- _STUDY TEXT_:
The family faired well until the spring of 1877, when three Rankin children were afflicted with Typhoid fever and died within weeks of each other. Upon the tragedy, Ribbard and Polly buried their children above their canyon home, erecting three tombstones, before taking their surviving son, Ernest, back to Wisconsin. The graves can still be visited today in Monrovia Canyon Park.
Tiburcio Vasquez
It is a good deal like hunting a needle in a hay stack, this hunting for a man in the mountains. Portrait of Tiburcio Vasquez at the time of his capture
Sherriff Harry Morse of Alameda wrote this to California Governor Newton Booth in 1874 about the status of his sixty-one day, 2,720-mile search for Tiburcio Vasquez. The bandido was wanted for murder in Tres Pinos, but his crimes far exceeded the murder charge. For close to twenty years, Vasquez and his posse stole horse stock from San Gabriel Valley rancherías, and fled with them into the mountains. Vasquez was well acquainted with the San Gabriels, and knew of the best pasture for stolen horses, his favorites being the obscure backcountry of Chilao, Little Rock Creek, and an outcrop of impressive rock formations, today known as Vasquez Rocks.
Sherriff Morse eventually caught up with Vasquez after a botched robbery of a San Gabriel ranchería forced him to flee up the Arroyo Seco, en route to his hideout at an associate's adobe home below Cahuenga Pass. The notorious criminal was captured while eating lunch in the adobe on May 14, 1874. In an interview with the Los Angeles Star, Vasquez wished to share why American occupation of formerly Mexican-owned California inspired his lawlessness:
I had numerous fights in defense of what I believe to be my rights and those of my countrymen. I believe we were unjustly and wrongfully deprived of the social rights that belonged to us.
Vasquez was sentenced to death in San Jose after a four day trial and a two hour jury deliberation. While awaiting execution, the handsome convict received many admirers -- especially women -- leaving him bundles of flowers. On March 19, 1875, he stepped up to the gallows. As the noose was fitted onto his neck, Vasquez delivered his final word: "Pronto."

- _PROBLEM SET_:
1. Reproduce the part of the history text between "The family faired" and "Monrovia Canyon Park.", inclusive.
2. Answer these questions from the history text:
(a) In what season and year were three Rankin children afflicted with Typhoid fever?
(b) What crime was Tiburcio Vasquez wanted for in Tres Pinos?
(c) What final word did Vasquez deliver as the noose was fitted onto his neck?

- _DATA SHOWN_:
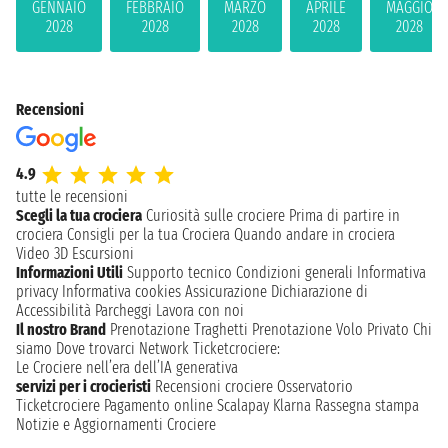
GENNAIO
FEBBRAIO
MARZO
APRILE
MAGGIO
2028
2028
2028
2028
2028
Recensioni
4.9
tutte le recensioni
Scegli la tua crociera
Curiosità sulle crociere
Prima di partire in
crociera
Consigli per la tua Crociera
Quando andare in crociera
Video 3D
Escursioni
Informazioni Utili
Supporto tecnico
Condizioni generali
Informativa
privacy
Informativa cookies
Assicurazione
Dichiarazione di
Accessibilità
Parcheggi
Lavora con noi
Il nostro Brand
Prenotazione Traghetti
Prenotazione Volo Privato
Chi
siamo
Dove trovarci
Network
Ticketcrociere:
Le Crociere nell’era dell’IA generativa
servizi per i crocieristi
Recensioni crociere
Osservatorio
Ticketcrociere
Pagamento online
Scalapay
Klarna
Rassegna stampa
Notizie e Aggiornamenti Crociere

- _ANSWERS FOR THIS EXERCISE_:
1.
The family faired well until the spring of 1877, when three Rankin children were afflicted with Typhoid fever and died within weeks of each other. Upon the tragedy, Ribbard and Polly buried their children above their canyon home, erecting three tombstones, before taking their surviving son, Ernest, back to Wisconsin. The graves can still be visited today in Monrovia Canyon Park.

2.
(a) The spring of 1877.
(b) Murder.
(c) "Pronto."